#### TASK ITEM:
The whole listing needs retyping exactly; keep the pictures out of it.

***** SOURCE RECORDS

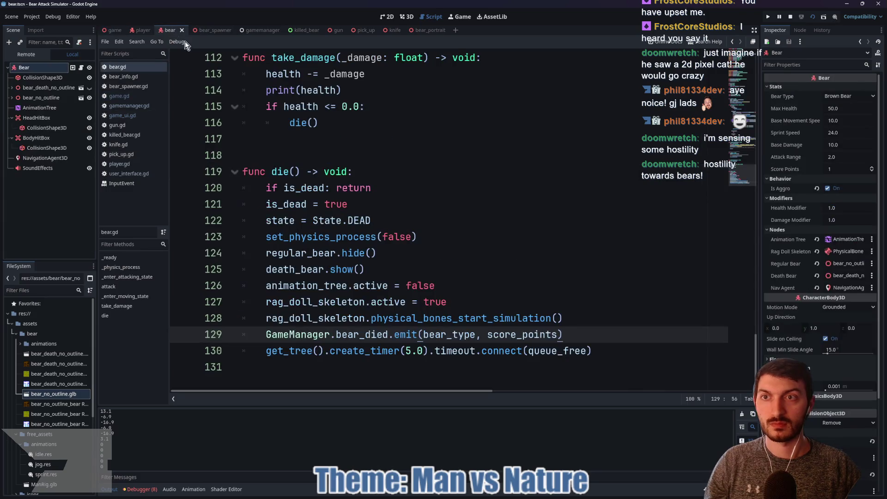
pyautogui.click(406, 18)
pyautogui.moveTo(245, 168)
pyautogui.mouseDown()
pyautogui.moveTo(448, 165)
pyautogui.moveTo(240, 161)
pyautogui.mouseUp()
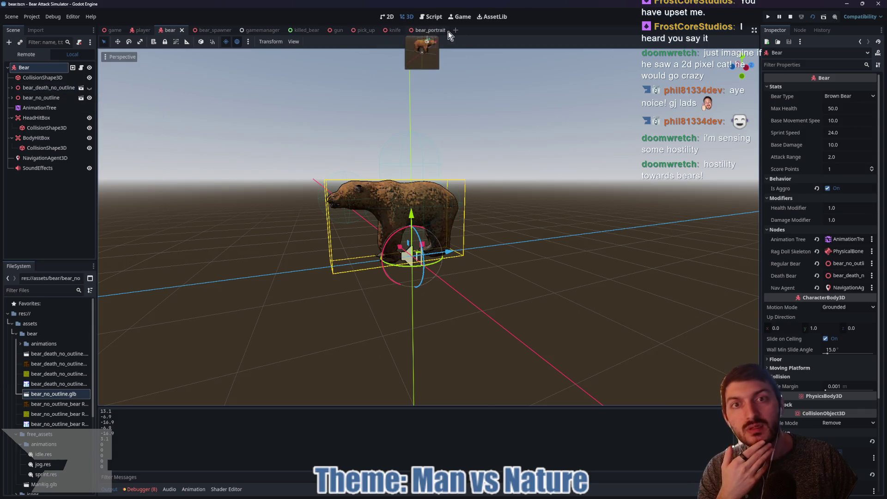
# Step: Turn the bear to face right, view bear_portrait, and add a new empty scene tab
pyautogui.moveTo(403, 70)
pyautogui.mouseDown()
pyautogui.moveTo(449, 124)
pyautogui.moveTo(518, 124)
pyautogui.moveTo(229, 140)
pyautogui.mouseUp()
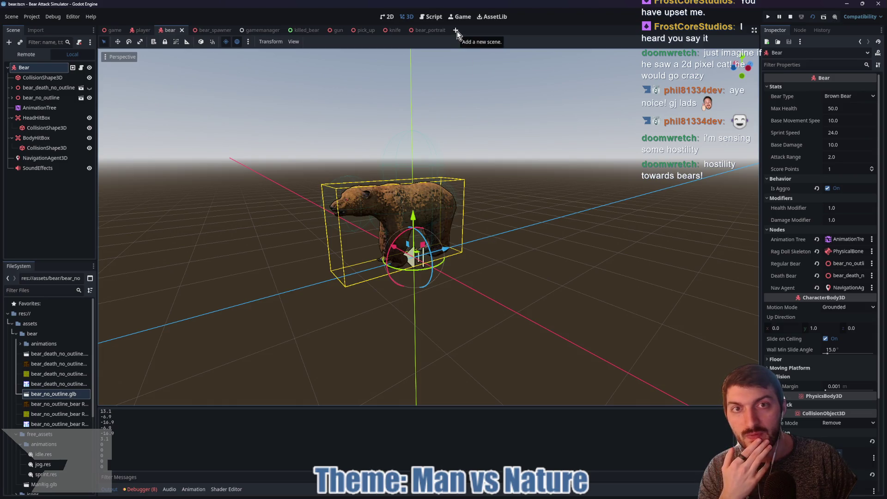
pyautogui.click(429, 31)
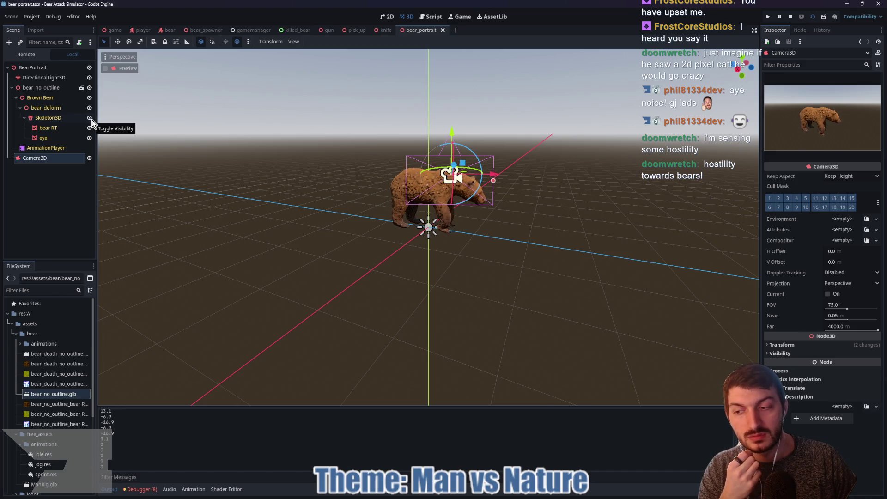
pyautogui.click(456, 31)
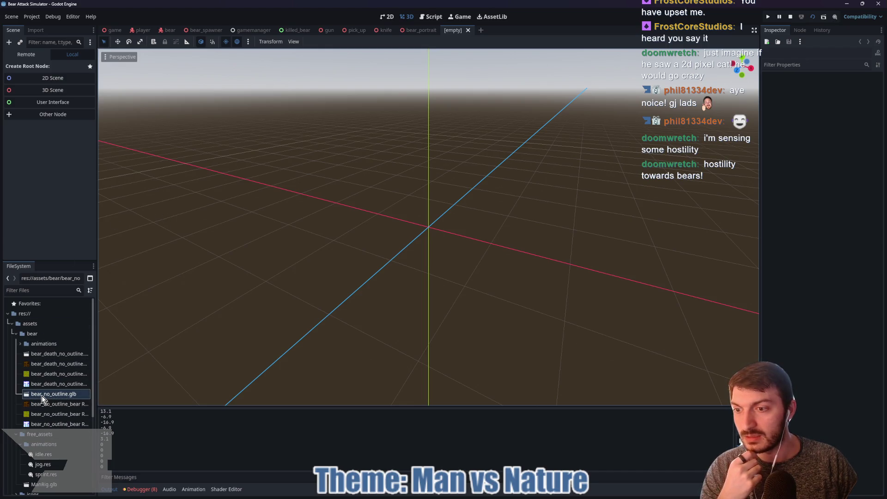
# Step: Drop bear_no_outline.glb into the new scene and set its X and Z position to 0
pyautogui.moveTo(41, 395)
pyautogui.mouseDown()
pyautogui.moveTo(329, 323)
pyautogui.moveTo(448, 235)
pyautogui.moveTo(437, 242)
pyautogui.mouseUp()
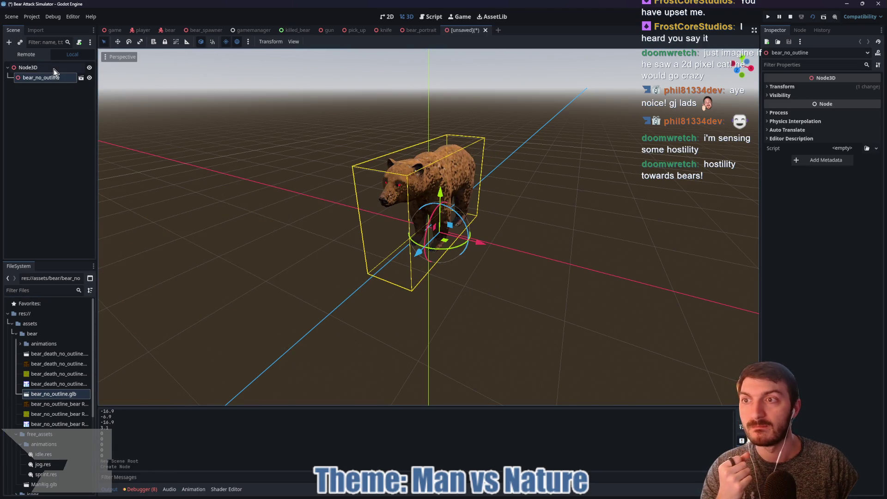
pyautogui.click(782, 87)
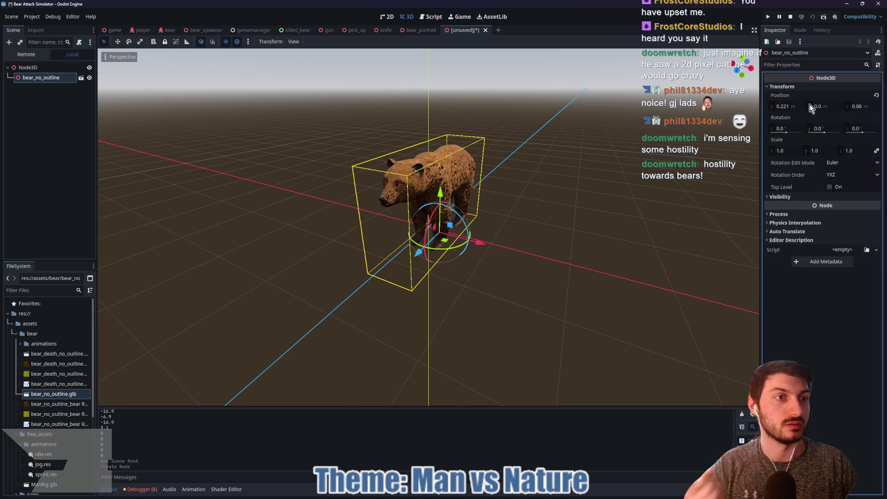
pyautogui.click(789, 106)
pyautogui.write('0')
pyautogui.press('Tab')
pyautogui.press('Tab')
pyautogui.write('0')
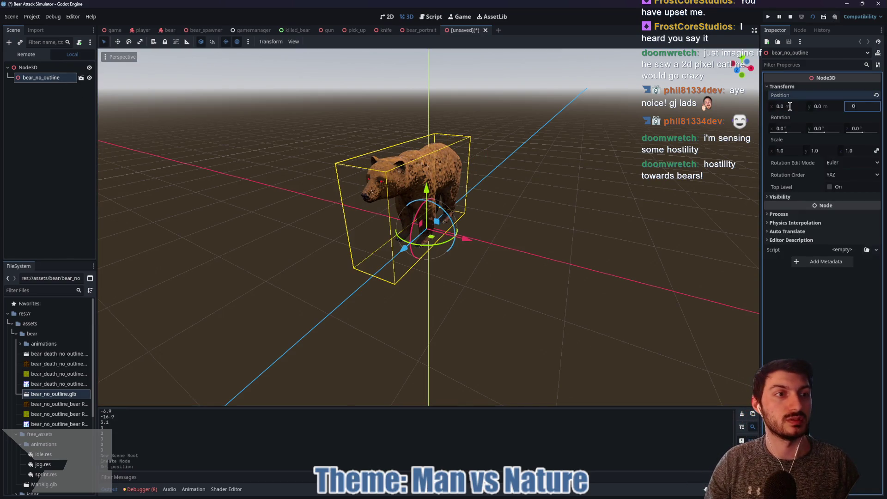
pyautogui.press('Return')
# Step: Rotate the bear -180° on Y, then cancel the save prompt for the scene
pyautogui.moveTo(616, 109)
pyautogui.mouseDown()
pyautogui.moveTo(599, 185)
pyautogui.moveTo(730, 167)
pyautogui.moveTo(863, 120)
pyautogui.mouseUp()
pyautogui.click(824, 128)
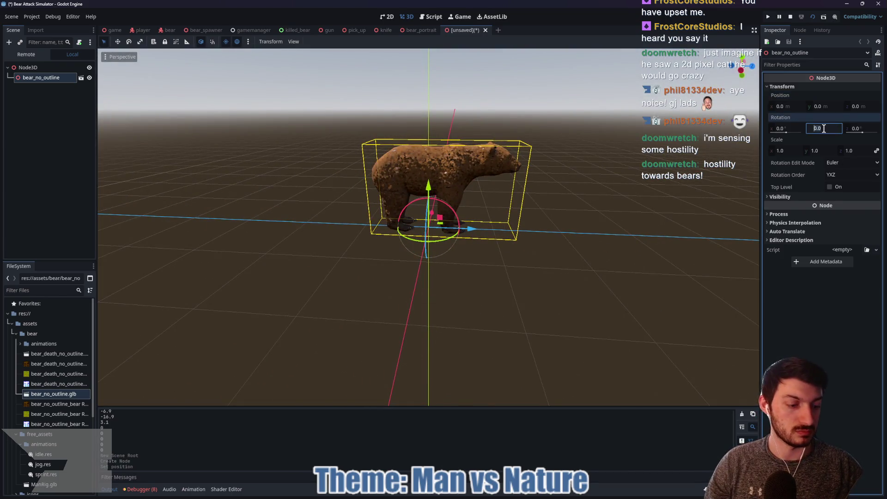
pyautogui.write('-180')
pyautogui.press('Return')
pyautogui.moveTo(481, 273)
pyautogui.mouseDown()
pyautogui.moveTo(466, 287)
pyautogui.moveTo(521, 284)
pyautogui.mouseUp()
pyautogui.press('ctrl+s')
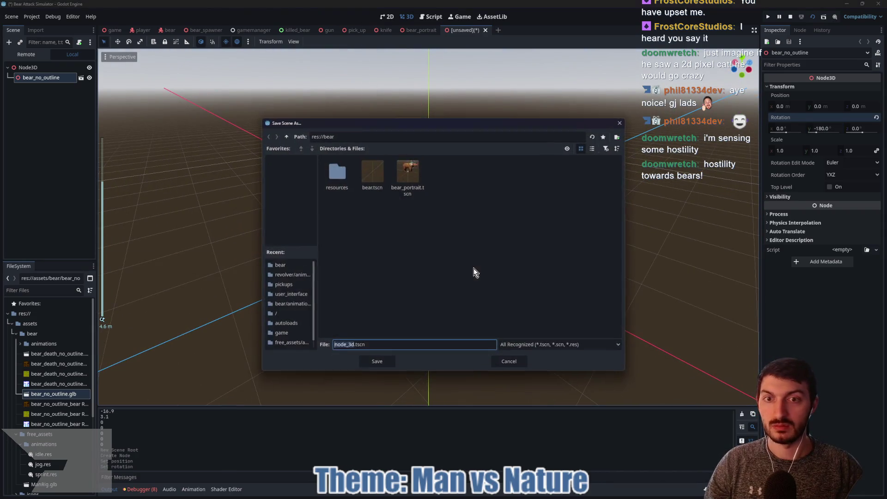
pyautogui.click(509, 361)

**********

#### ANSWER SECTION:
pyautogui.click(406, 18)
pyautogui.moveTo(245, 168)
pyautogui.mouseDown()
pyautogui.moveTo(448, 165)
pyautogui.moveTo(240, 161)
pyautogui.mouseUp()
# Step: Turn the bear to face right, view bear_portrait, and add a new empty scene tab
pyautogui.moveTo(403, 70)
pyautogui.mouseDown()
pyautogui.moveTo(449, 124)
pyautogui.moveTo(518, 124)
pyautogui.moveTo(229, 140)
pyautogui.mouseUp()
pyautogui.click(429, 31)
pyautogui.click(456, 31)
# Step: Drop bear_no_outline.glb into the new scene and set its X and Z position to 0
pyautogui.moveTo(41, 395)
pyautogui.mouseDown()
pyautogui.moveTo(329, 323)
pyautogui.moveTo(448, 235)
pyautogui.moveTo(437, 242)
pyautogui.mouseUp()
pyautogui.click(782, 87)
pyautogui.click(789, 106)
pyautogui.write('0')
pyautogui.press('Tab')
pyautogui.press('Tab')
pyautogui.write('0')
pyautogui.press('Return')
# Step: Rotate the bear -180° on Y, then cancel the save prompt for the scene
pyautogui.moveTo(616, 109)
pyautogui.mouseDown()
pyautogui.moveTo(599, 185)
pyautogui.moveTo(730, 167)
pyautogui.moveTo(863, 120)
pyautogui.mouseUp()
pyautogui.click(824, 128)
pyautogui.write('-180')
pyautogui.press('Return')
pyautogui.moveTo(481, 273)
pyautogui.mouseDown()
pyautogui.moveTo(466, 287)
pyautogui.moveTo(521, 284)
pyautogui.mouseUp()
pyautogui.press('ctrl+s')
pyautogui.click(509, 361)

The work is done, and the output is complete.